Writing a Disassembler in Assembly...

X

After learning the basics and even opening a window (WOAH!), I felt like I needed to do something actually cool and useful. That is why I decided on writing one for the SUPER-CHIP platform. In previous years I have made a SUPER-CHIP emulator, so I'm not coming into this project completely empty handed, but it will definitely be a journey.

I began by figuring out how to read a file to a buffer, quite an essential step for the flow of the disassembler, as I have to read bytes from a source file in order to output the disassembly. Reading a full file to a buffer is usually done in C by first opening a file stream, inquiring the length of the file in bytes, then dynamically allocating a buffer on the heap and reading the file byte by byte into memory.

fopen -> fseek -> ftell -> rewind -> malloc -> fread -> fclose

Doing this is fairly simple in assembly. First, I began by reserving space in the bss section for three double words: the FILE pointer, the buffer (char*), and the filesize. These are useful for avoiding complex spinning around of registers and also persistence in the program.

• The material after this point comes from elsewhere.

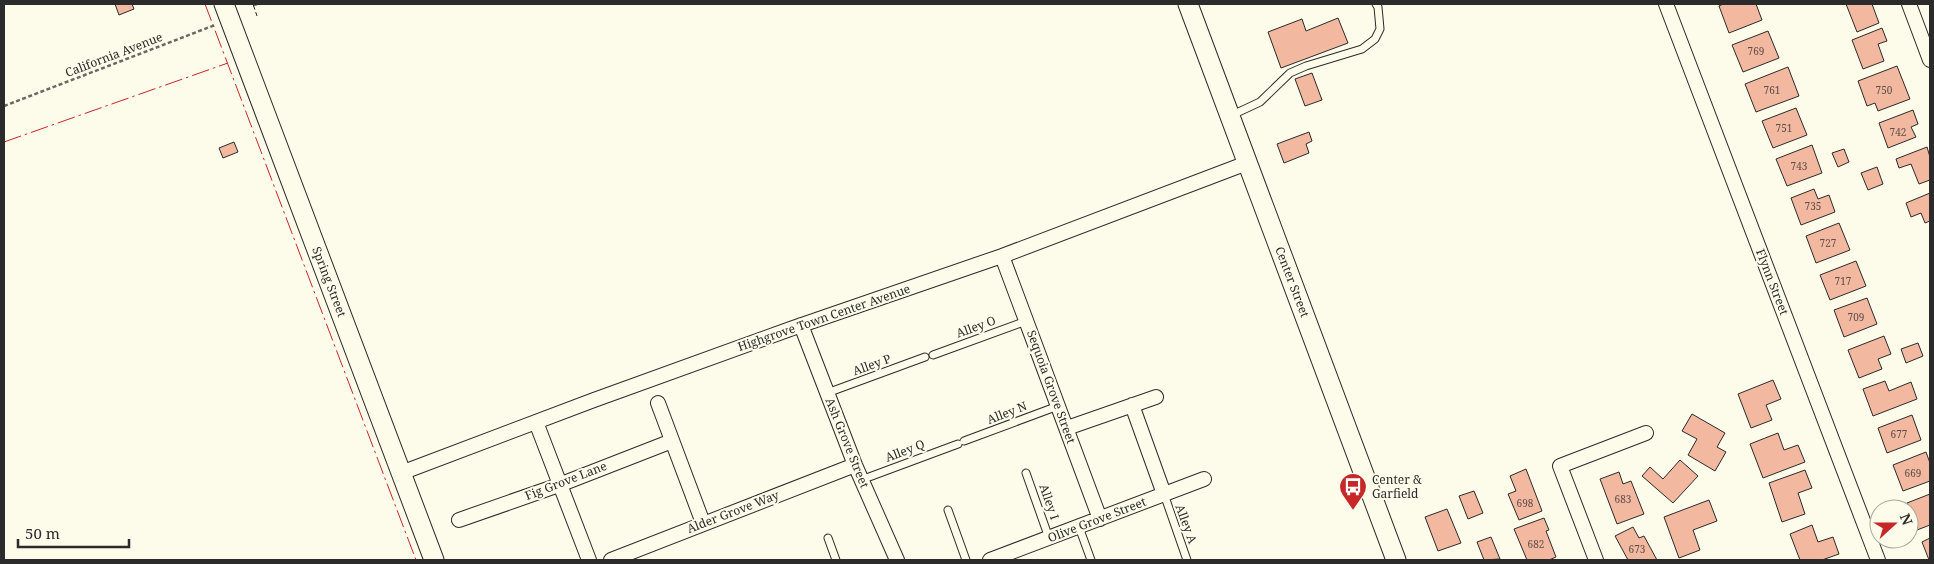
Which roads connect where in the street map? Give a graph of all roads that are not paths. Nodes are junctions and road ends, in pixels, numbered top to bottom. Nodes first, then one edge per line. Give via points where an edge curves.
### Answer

; readSourceFile(char* SOURCE_URL)

readSourceFile:

push ebp

mov ebp, esp

mov eax, [ebp + 8] ; move SOURCE_URL to EAX


; open stream

push readMode

push eax

call _fopen

add esp, 0x8

mov [filePointer], eax


; get file size

push 0x2

push 0x0

mov eax, [filePointer]

push eax

call _fseek

add esp, 0xC


mov eax, [filePointer]

push eax

call _ftell

add esp, 0x4

mov [fileSize], eax


mov eax, [filePointer]

push eax

call _rewind

add esp, 0x4


; allocate space on the heap for buffer

mov eax, [fileSize]

inc eax

push eax

call _malloc

add esp, 0x4

mov [fileBuffer], eax


; read source into buffer

mov eax, [filePointer]

push eax

mov eax, [fileSize]

push eax

push 1

mov eax, [fileBuffer]

push eax

call _fread

add esp, 0x10


; null terminator

mov eax, [fileSize]

add eax, [fileBuffer]

mov [eax], byte 0x00


; close file

mov eax, [filePointer]

push eax

call _fclose

add esp, 0x4


mov esp, ebp

pop ebp

ret

While writing the above function, I ran into something that messed with my brain for a while. When opening the file with fopen, the function returns a pointer to the start of the buffer, which is stored in EAX. Logically, I move this pointer into the location reserved in the bss section with mov [filePointer], eax. The thing is, when I want to use the pointer stored in filePointer, I have to use [filePointer] instead of just filePointer. This may seem obvious (and it is), but the fact that there is a kind of double pointer at work messed with my logic for a while, before realizing what the issue was.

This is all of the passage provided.